| Exercise requirements |
List all the lines in these records that hold "JAWA".
---------- Source records
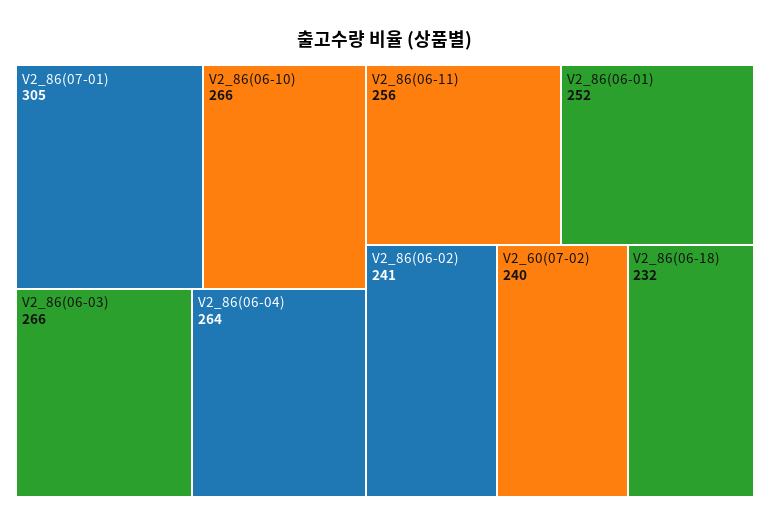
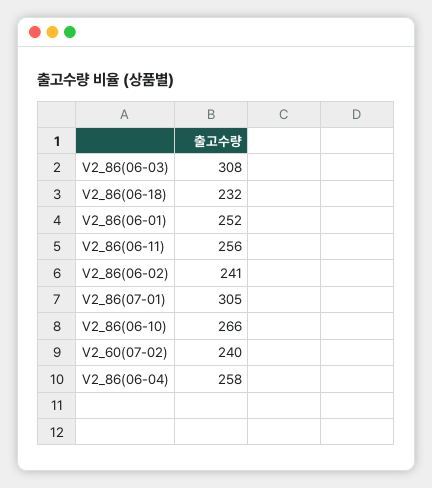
  {
    "V2_86(07-01)": 305,
    "V2_86(06-10)": 266,
-   "V2_86(06-03)": 266,
+   "V2_86(06-03)": 308,
-   "V2_86(06-04)": 264,
+   "V2_86(06-04)": 258,
    "V2_86(06-11)": 256,
    "V2_86(06-01)": 252,
    "V2_86(06-02)": 241,
    "V2_60(07-02)": 240,
    "V2_86(06-18)": 232
  }

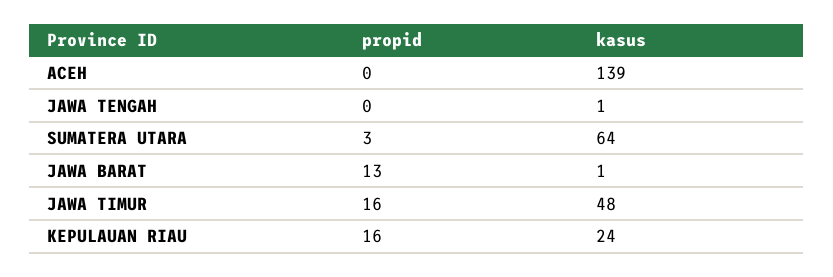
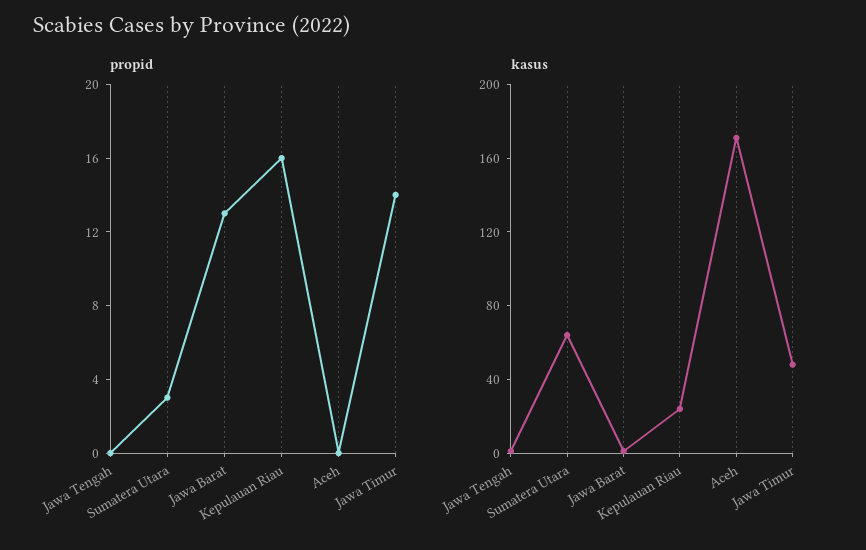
  {
    "propid": {
      "ACEH": 0,
      "JAWA TENGAH": 0,
      "SUMATERA UTARA": 3,
      "JAWA BARAT": 13,
-     "JAWA TIMUR": 16,
+     "JAWA TIMUR": 14,
      "KEPULAUAN RIAU": 16
    },
    "kasus": {
-     "ACEH": 139,
+     "ACEH": 170,
      "JAWA TENGAH": 1,
      "SUMATERA UTARA": 64,
      "JAWA BARAT": 1,
      "JAWA TIMUR": 48,
      "KEPULAUAN RIAU": 24
    }
  }

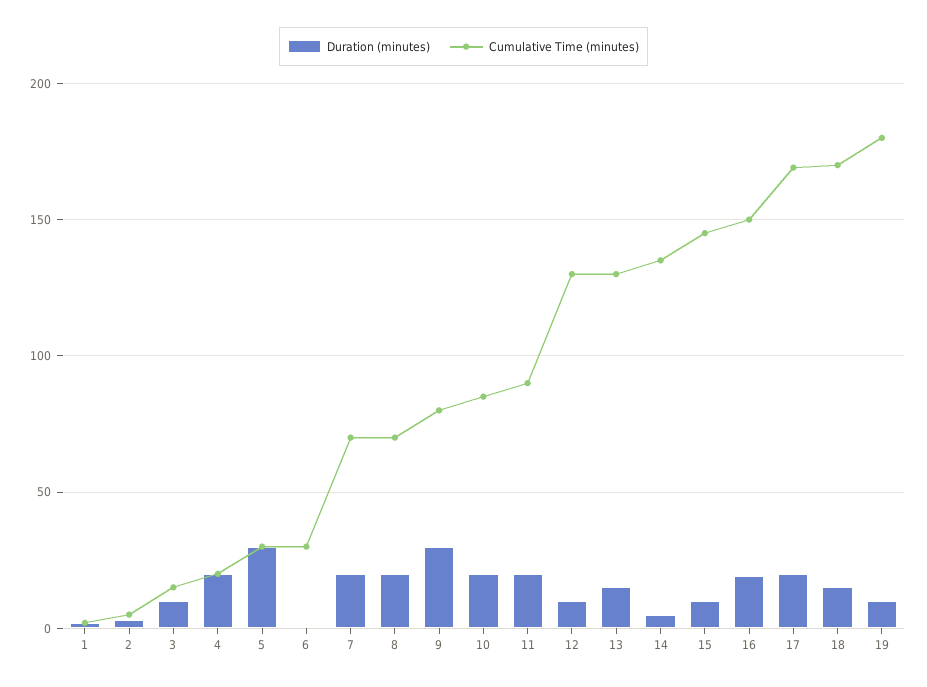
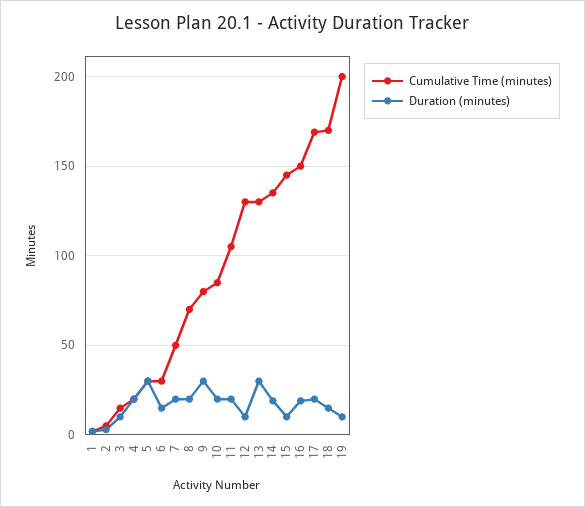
  {
    "Duration (minutes)": {
      "1": 0,
      "2": 5,
      "3": 10,
      "4": 20,
      "5": 30,
-     "6": 0,
+     "6": 15,
      "7": 20,
      "8": 20,
      "9": 30,
      "10": 20,
      "11": 20,
      "12": 10,
-     "13": 15,
+     "13": 30,
-     "14": 5,
+     "14": 20,
      "15": 10,
      "16": 20,
      "17": 20,
      "18": 15,
      "19": 10
    },
    "Cumulative Time (minutes)": {
      "1": 0,
      "2": 5,
      "3": 15,
      "4": 20,
      "5": 30,
      "6": 30,
-     "7": 70,
+     "7": 50,
      "8": 70,
      "9": 80,
      "10": 85,
-     "11": 90,
+     "11": 105,
      "12": 130,
      "13": 130,
      "14": 135,
      "15": 145,
      "16": 150,
      "17": 170,
      "18": 170,
-     "19": 180
+     "19": 200
    }
  }

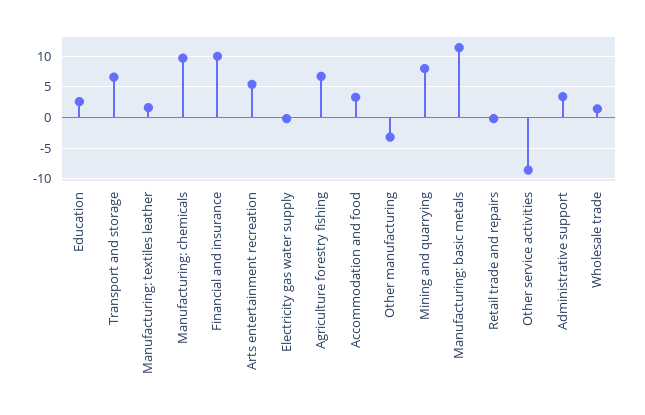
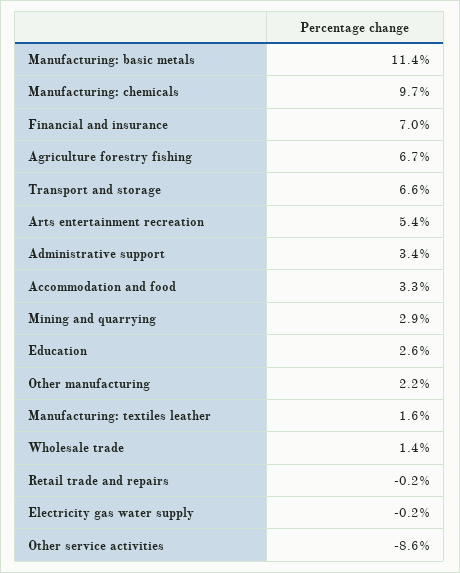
  {
    "Education": 2.6,
    "Transport and storage": 6.6,
    "Manufacturing: textiles leather": 1.6,
    "Manufacturing: chemicals": 9.7,
-   "Financial and insurance": 10,
+   "Financial and insurance": 7,
    "Arts entertainment recreation": 5.4,
    "Electricity gas water supply": -0.2,
    "Agriculture forestry fishing": 6.7,
    "Accommodation and food": 3.3,
-   "Other manufacturing": -3,
+   "Other manufacturing": 2.2,
-   "Mining and quarrying": 8,
+   "Mining and quarrying": 2.9,
    "Manufacturing: basic metals": 11.4,
    "Retail trade and repairs": -0.2,
    "Other service activities": -8.6,
    "Administrative support": 3.4,
    "Wholesale trade": 1.4
  }

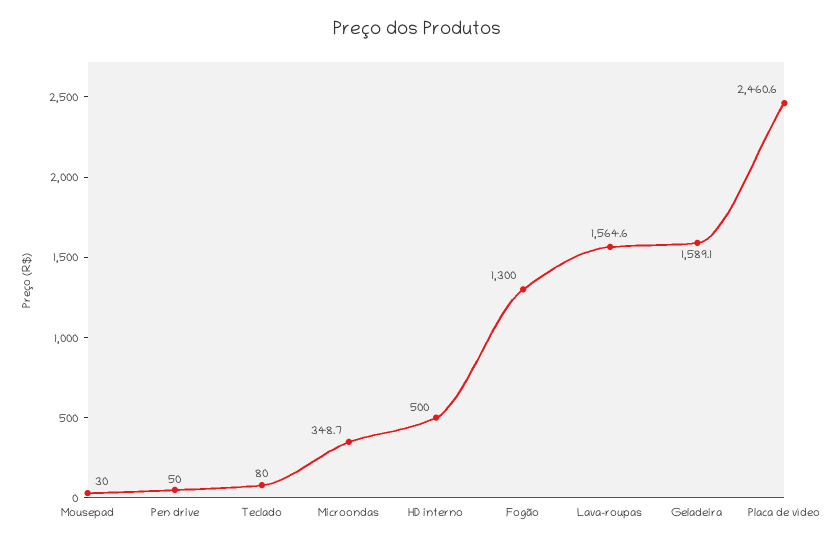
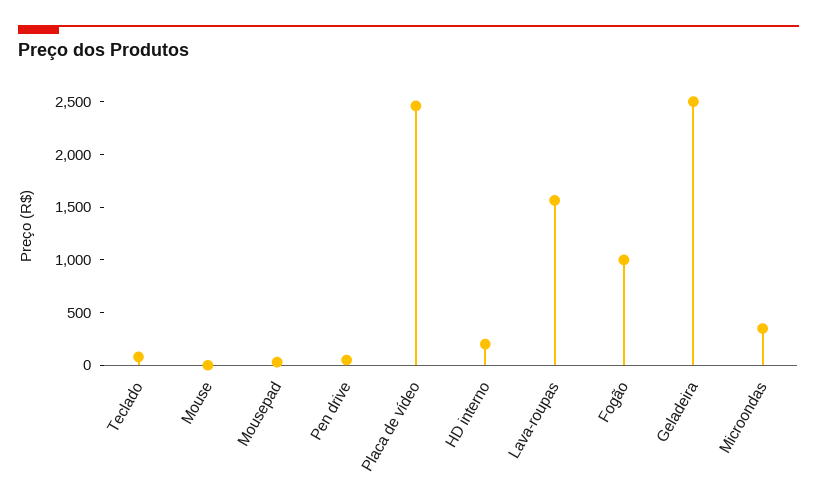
  {
    "Mousepad": 30,
    "Pen drive": 50,
    "Teclado": 80,
    "Microondas": 348.7,
-   "HD interno": 500,
+   "HD interno": 200,
-   "Fogão": 1300,
+   "Fogão": 1000,
    "Lava-roupas": 1564.6,
-   "Geladeira": 1589.1,
+   "Geladeira": 2500,
-   "Placa de vídeo": 2460.6
+   "Placa de vídeo": 2460.6,
+   "Mouse": 0
  }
--------------------
| Your solution |
      "JAWA TENGAH": 0,
      "JAWA BARAT": 13,
-     "JAWA TIMUR": 16,
+     "JAWA TIMUR": 14,
      "JAWA TENGAH": 1,
      "JAWA BARAT": 1,
      "JAWA TIMUR": 48,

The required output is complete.